* _TASK_
In the data below, extract the part that opens with the line containing "Une inscription aux" and closes with the line containing "Article 6. Conditions d'utilisation". Reproduce those lines unchanged, both end lines included.

[Records from a collection]

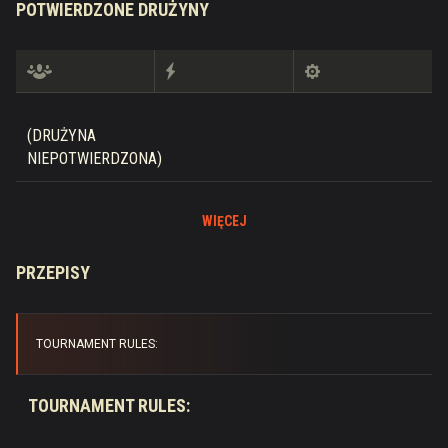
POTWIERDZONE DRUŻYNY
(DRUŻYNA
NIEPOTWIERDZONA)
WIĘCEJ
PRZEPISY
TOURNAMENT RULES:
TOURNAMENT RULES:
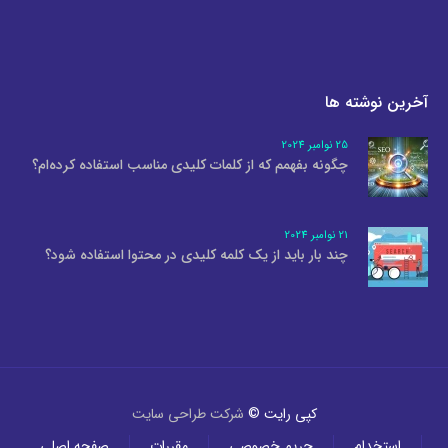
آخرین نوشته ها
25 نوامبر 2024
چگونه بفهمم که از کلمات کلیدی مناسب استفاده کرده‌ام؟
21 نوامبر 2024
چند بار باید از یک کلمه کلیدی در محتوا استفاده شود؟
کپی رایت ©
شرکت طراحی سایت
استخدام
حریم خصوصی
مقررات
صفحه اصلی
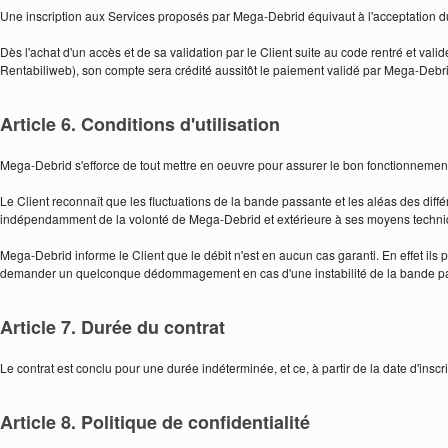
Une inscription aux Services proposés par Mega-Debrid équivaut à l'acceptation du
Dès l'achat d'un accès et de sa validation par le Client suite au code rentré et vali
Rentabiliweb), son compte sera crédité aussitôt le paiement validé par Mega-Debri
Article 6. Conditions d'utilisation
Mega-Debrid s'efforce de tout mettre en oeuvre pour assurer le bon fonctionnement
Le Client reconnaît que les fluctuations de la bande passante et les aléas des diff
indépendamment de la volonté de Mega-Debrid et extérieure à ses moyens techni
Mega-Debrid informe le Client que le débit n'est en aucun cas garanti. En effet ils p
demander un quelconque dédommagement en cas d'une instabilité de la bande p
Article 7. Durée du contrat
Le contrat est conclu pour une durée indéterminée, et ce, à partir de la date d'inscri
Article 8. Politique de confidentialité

---

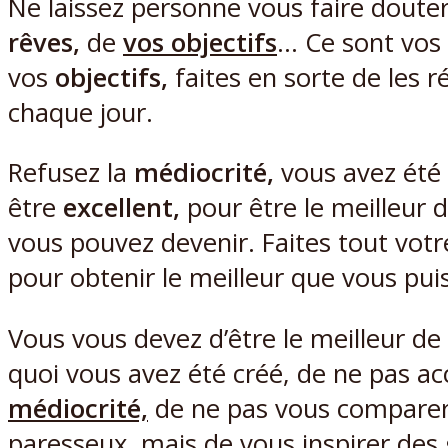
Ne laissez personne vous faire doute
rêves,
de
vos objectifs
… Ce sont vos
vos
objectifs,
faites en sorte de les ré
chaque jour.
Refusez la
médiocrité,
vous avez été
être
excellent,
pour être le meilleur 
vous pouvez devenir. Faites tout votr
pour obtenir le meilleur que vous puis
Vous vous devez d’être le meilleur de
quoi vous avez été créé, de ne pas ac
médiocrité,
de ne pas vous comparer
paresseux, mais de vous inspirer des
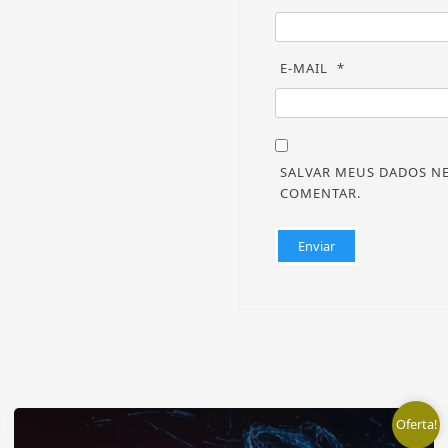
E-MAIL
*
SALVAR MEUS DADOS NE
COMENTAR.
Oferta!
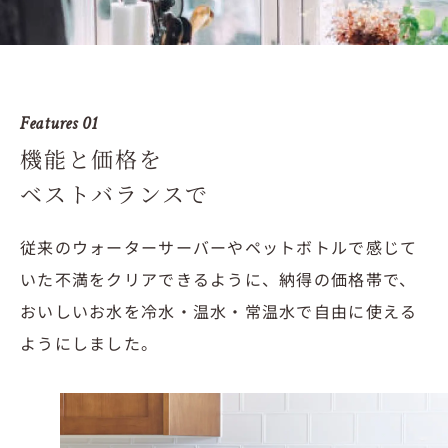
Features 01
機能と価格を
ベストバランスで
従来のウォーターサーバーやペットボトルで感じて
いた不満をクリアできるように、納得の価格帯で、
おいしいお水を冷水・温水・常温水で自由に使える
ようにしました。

---

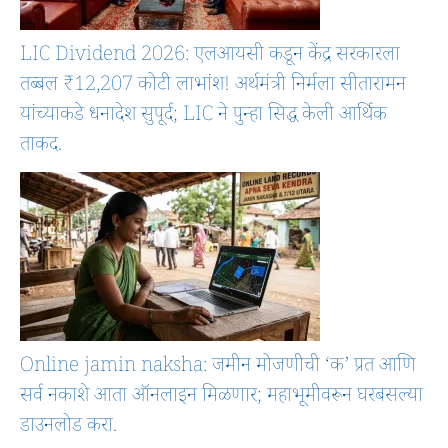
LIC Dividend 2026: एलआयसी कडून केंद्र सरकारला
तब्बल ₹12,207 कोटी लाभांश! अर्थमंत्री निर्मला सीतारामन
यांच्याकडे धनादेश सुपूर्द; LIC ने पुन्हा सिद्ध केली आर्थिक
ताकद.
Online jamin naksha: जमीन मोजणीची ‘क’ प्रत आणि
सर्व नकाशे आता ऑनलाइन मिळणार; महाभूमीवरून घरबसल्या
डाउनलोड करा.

* _ANSWER TO THE PROBLEM_
Une inscription aux Services proposés par Mega-Debrid équivaut à l'acceptation du
Dès l'achat d'un accès et de sa validation par le Client suite au code rentré et vali
Rentabiliweb), son compte sera crédité aussitôt le paiement validé par Mega-Debri
Article 6. Conditions d'utilisation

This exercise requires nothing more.